Who fixes school finance now?
In last Friday's Texas Supreme Court decision, few insiders were surprised by the court's description of the school finance system as "imperfect, Byzantine" and "sclerotic." Indeed, the latest lawsuit was the seventh since the late 1980s that challenged the constitutionality of the state's funding system of schools and the equitable distribution to districts.
What was surprising was the court's final ruling: that serial litigation is not an appropriate default mechanism for fixing school finance issues because it is not the court's role to "second-guess or micromanage Texas education policy." This is an immense paradigm shift for nearly all observers of the Texas political system. Based on the lower court's ruling and past rulings that the school finance system is unconstitutional, school districts and legislators assumed the current model would be deemed similarly so. (Indeed, state Rep. Jimmie Don Aycock pulled his school finance bill from consideration the 2015 legislative session because many lawmakers wanted to wait for a resolution to the litigation.)

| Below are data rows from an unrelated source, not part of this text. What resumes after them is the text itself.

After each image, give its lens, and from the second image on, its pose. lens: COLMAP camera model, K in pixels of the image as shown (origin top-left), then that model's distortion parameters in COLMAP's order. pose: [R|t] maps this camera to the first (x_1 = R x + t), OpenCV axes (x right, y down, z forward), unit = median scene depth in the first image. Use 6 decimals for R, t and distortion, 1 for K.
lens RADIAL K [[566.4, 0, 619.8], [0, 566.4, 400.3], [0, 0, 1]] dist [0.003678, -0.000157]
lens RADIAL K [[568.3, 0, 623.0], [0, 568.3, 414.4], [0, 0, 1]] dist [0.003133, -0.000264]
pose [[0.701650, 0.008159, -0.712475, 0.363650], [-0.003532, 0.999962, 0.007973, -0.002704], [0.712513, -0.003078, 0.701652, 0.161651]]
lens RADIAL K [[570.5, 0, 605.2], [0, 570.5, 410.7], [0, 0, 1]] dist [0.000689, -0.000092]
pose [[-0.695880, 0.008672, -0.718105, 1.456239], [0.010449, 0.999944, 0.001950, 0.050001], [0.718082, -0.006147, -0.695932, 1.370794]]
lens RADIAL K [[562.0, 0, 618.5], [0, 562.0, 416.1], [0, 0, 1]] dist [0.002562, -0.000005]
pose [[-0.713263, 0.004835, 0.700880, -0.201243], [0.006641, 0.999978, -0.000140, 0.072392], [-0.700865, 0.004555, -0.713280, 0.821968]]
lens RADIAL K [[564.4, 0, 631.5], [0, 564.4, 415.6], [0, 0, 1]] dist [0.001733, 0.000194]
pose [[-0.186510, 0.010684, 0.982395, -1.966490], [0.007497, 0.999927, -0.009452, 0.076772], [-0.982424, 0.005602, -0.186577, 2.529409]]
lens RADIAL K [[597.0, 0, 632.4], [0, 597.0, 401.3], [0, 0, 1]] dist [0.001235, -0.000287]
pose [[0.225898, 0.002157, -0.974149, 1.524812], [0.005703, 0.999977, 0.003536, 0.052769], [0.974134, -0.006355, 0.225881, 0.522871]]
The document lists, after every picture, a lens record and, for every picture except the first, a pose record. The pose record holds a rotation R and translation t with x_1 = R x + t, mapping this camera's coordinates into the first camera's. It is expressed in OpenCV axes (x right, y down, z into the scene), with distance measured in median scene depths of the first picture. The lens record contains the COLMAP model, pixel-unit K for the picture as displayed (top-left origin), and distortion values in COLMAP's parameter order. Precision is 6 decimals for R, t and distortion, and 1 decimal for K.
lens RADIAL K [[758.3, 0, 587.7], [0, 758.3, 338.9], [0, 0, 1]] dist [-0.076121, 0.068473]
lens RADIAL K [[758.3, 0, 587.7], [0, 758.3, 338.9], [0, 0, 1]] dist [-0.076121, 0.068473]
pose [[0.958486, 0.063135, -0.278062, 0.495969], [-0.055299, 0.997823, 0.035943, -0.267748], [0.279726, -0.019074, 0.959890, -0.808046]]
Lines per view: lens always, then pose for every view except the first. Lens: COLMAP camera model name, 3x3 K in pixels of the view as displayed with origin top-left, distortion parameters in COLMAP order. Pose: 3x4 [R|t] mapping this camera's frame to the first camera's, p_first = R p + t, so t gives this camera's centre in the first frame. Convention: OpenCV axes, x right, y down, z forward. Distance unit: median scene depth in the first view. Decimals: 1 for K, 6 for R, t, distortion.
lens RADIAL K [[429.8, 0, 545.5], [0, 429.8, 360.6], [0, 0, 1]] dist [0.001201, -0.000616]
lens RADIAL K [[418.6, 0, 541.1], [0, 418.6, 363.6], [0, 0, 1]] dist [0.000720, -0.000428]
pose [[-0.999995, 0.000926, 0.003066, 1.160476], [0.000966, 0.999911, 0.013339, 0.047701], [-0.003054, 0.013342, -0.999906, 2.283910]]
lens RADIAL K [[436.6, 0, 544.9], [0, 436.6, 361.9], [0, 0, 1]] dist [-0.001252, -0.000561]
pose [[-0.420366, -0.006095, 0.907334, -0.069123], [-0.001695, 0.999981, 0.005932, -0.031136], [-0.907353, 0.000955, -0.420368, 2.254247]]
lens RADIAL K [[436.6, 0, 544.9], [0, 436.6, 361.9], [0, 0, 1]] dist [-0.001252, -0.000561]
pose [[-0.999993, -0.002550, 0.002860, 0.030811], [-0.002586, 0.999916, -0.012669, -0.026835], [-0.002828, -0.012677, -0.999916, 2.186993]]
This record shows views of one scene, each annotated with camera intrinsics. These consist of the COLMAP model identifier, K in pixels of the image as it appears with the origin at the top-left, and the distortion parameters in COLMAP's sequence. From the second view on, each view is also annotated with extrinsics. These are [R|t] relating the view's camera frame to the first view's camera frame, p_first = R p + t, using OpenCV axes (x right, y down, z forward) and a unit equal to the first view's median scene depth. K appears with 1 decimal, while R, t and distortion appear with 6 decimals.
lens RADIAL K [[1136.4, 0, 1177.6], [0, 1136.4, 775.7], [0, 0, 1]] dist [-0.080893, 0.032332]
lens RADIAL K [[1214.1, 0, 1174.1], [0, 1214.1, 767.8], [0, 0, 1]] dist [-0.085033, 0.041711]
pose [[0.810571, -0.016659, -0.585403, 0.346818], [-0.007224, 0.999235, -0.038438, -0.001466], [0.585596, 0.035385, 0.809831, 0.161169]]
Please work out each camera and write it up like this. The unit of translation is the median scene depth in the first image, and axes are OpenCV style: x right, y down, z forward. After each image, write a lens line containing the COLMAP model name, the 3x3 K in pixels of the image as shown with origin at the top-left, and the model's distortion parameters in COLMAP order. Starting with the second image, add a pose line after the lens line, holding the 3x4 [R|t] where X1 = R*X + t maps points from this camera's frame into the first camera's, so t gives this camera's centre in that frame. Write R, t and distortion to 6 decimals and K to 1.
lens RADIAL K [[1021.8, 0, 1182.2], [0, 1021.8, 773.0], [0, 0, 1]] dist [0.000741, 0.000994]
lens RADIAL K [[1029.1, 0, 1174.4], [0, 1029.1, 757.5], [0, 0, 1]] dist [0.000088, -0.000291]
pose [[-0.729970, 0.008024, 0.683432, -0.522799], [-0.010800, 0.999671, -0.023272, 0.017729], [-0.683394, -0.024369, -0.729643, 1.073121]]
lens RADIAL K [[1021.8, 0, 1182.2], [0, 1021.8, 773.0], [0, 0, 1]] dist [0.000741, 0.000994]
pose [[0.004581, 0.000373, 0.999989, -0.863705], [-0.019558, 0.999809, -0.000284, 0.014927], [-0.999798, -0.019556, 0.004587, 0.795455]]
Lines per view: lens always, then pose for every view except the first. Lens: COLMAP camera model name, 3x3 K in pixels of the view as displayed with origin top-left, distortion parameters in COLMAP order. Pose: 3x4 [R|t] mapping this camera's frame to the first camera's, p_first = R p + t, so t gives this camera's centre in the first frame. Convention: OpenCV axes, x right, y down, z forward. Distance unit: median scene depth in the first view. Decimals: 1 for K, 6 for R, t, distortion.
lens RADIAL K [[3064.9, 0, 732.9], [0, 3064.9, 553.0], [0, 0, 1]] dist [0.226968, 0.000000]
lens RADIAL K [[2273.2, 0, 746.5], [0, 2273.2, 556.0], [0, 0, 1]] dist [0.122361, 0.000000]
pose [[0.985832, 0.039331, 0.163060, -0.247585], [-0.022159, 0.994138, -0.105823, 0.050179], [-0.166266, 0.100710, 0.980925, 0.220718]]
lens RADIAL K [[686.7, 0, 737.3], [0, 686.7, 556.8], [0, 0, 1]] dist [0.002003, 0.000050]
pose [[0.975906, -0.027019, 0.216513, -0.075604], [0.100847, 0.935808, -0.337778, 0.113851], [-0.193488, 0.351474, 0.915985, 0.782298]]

In reference to the plaintiffs' arguments to the court that the Legislature failed to provide the legal minimum funding level for Texas public schools, the court questioned "whether the state of human knowledge makes such a calculation possible, much less constitutionally required." On the contrary, data on this subject is easily accessible — and it shows that Texas is lagging.
Many school districts are still getting less money less per student than in fiscal year 2009. "Fiscal Size-up 2014-15," a publication of the Legislative Budget Board that calculated per-student funding in constant dollars adjusted for inflation and population growth, showed a loss in purchasing power in school districts since fiscal year 2009. Adequacy should have been the easiest part of the case to determine — and perhaps the most important.
The court's decision offers several clues on how the justices believe school funding should be reformed. In addition to rejecting the plaintiffs' arguments over insufficient funding, the court also has drawn another bright line by stating that the plaintiffs' questions should have focused more on academic performance and graduation rates. But while multiple metrics prove that Texas funds its schools inadequately, less is known about how the state could tie funding to performance. That kind of tracking is experimental, not systematically adopted across the country and can be inordinately damaging to disadvantaged groups. It may seem sensible and innovative to incentivize districts to perform, but in reality it only complicates and muddies the challenge of adequately and equitably funding schools.
Let's be clear: The Texas Constitution specifically requires the Legislature "to establish and make suitable provision for the support and maintenance of an efficient system of public free schools." That is not complicated language. At the heart of this and other lawsuits by schools against the state are the phrases "suitable provision" and "public free schools." Any comprehensive reform of school funding formulas would need to account for what our Constitution requires of the Legislature: to adequately fund our public school system.
So the Court believes a massive reform is necessary but that litigation is not an appropriate default mechanism for fixing school finance issues because it is not the Court's role to "second-guess or micromanage Texas education policy." If that's the case, who is left to judge what makes a "suitable provision"? If judges cede their authority to interpret this provision, what is the next stage of school finance purgatory?
With meaningful discussions on enhancing educational policy for all students in such short supply these days, the Texas Supreme Court's decision means we may be in limbo for multiple years and multiple legislative sessions. In the next session, we must insist that "public free schools" get more attention so that all students have the opportunity to learn the skills necessary to succeed in the 21st century.